Consignes>
(A) Dans l'extrait sur la suppression des ZFE, relevez toutes les décisions que les gens doivent prendre pendant que les « sages » prennent leur temps.
(B) Poursuivez, s'il vous plaît, l'extrait sur la suppression des ZFE à partir de sa dernière phrase.

Extrait à lire>
******
Suppression des ZFE : huit mois d’attente et toujours aucune réponse
Depuis le 28 mai 2025, une majorité de députés a voté la suppression pure et simple des ZFE. Une décision claire, nette, démocratique, censée mettre fin à un dispositif devenu incompréhensible pour une grande partie des Français. Sauf qu’en réalité, rien n’a changé. Huit mois plus tard, le Conseil constitutionnel n’a toujours pas tranché. Pas de validation, pas de rejet, pas de calendrier. Juste un grand flou administratif, pendant que des millions de personnes continuent de vivre avec des règles qui pourraient disparaître… ou pas.
Et ce flou, ce n’est pas un détail. C’est un vrai problème de vie quotidienne. Parce que pendant que les “sages” prennent leur temps, les gens, eux, doivent décider. Changer de voiture, garder l’ancienne, investir, s’endetter, ou bricoler encore quelques mois avec un véhicule en fin de vie. Quand on habite en centre-ville et qu’on travaille à l’extérieur, ou l’inverse, on n’a pas le luxe d’attendre une décision théorique. On a besoin de savoir si demain on pourra rouler, ou pas.
******
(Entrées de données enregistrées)
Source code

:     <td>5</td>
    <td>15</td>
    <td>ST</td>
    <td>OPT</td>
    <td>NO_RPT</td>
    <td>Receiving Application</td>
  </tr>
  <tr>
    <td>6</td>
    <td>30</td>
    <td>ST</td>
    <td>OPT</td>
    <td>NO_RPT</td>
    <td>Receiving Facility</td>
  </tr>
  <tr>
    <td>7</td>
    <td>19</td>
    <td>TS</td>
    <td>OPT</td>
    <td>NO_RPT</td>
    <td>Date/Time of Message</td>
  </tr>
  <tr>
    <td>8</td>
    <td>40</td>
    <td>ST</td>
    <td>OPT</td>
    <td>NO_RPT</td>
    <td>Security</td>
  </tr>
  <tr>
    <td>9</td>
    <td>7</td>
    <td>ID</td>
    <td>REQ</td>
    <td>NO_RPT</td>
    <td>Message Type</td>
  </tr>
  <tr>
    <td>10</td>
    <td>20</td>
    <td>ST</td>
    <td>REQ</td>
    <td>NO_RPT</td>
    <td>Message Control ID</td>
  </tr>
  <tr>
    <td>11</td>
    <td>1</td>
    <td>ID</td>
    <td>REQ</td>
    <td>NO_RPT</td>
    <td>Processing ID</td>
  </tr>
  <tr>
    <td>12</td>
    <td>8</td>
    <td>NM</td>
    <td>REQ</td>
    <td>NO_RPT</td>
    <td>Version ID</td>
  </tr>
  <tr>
******
Corrigé>
(A)
- changer de voiture
- garder l'ancienne
- investir
- s'endetter
- bricoler encore quelques mois avec un véhicule en fin de vie

(B)
Acheter une petite électrique hors de prix, avec ses contraintes de recharge, son autonomie parfois limite et une revente incertaine. Ou acheter un diesel d’occasion fiable, abordable, adapté à des trajets professionnels réguliers. Ce choix n’est pas idéologique. Il est pratique, économique, parfois vital. Et pour le faire sereinement, il faut des règles claires. Pas une épée de Damoclès juridique suspendue pendant des mois au-dessus de la tête des automobilistes.
Le plus ironique, c’est que ceux qui décident ne vivent pas ces contraintes. Députés, sénateurs, membres du Conseil constitutionnel disposent de chauffeurs, de véhicules récents, d’accès garantis aux centres-villes. Leur quotidien ne dépend pas du calendrier des décisions. Pendant ce temps, l’artisan, l’infirmière, le technicien, le salarié qui traverse une métropole pour aller travailler doivent engager des choix financiers lourds sans savoir s’ils seront encore valables dans six mois.
On parle beaucoup de transition, de responsabilité, d’adaptation. Mais on oublie un mot essentiel : la visibilité. On ne peut pas demander aux gens d’anticiper quand les règles changent, ou restent bloquées, sans explication ni échéance. L’incertitude coûte cher. Parfois plus cher qu’une taxe ou qu’une interdiction assumée. Elle bloque les décisions, entretient l’angoisse et pousse certains à faire des choix qu’ils regretteront peut-être très vite.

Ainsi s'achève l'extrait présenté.